*RECORDS FOR THE EXERCISE:*
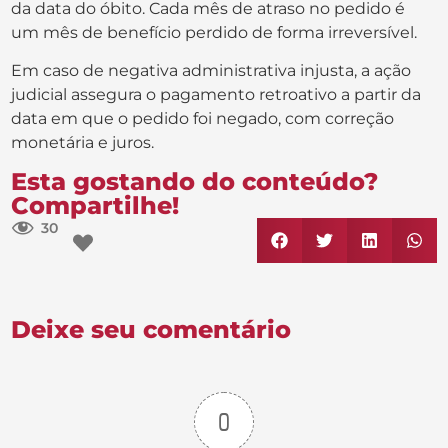
da data do óbito. Cada mês de atraso no pedido é
um mês de benefício perdido de forma irreversível.
Em caso de negativa administrativa injusta, a ação
judicial assegura o pagamento retroativo a partir da
data em que o pedido foi negado, com correção
monetária e juros.
Esta gostando do conteúdo?
Compartilhe!
30
Deixe seu comentário
0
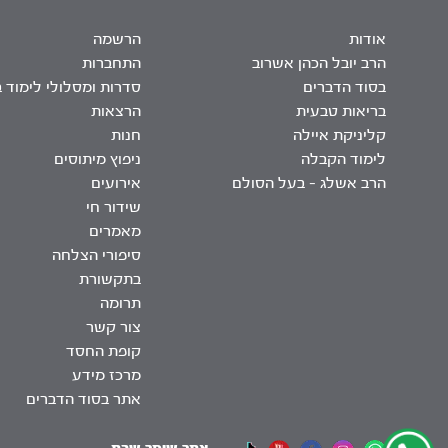
אודות
הרשמה
הרב יובל הכהן אשרוב
התחברות
בסוד הדברים
סדרות ומסלולי לימוד 
בריאות טבעית
הרצאות
קליניקת איילה
חנות
לימוד הקבלה
ניפוץ מיתוסים
הרב אשלג – בעל הסולם
אירועים
שידור חי
מאמרים
סיפורי הצלחה
בתקשורת
תרומה
צור קשר
קופת החסד
מרכז מידע
אתר בסוד הדברים
אתר שומר שבת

*WHAT IS EXPECTED:*
The task requires restating verbatim the lines from the one that holds "data em que o pedido foi negado, com correção" through the end of the listing, both ends counted, and no pictures.

*OUTPUT:*
data em que o pedido foi negado, com correção
monetária e juros.
Esta gostando do conteúdo?
Compartilhe!
30
Deixe seu comentário
0
אודות
הרשמה
הרב יובל הכהן אשרוב
התחברות
בסוד הדברים
סדרות ומסלולי לימוד 
בריאות טבעית
הרצאות
קליניקת איילה
חנות
לימוד הקבלה
ניפוץ מיתוסים
הרב אשלג – בעל הסולם
אירועים
שידור חי
מאמרים
סיפורי הצלחה
בתקשורת
תרומה
צור קשר
קופת החסד
מרכז מידע
אתר בסוד הדברים
אתר שומר שבת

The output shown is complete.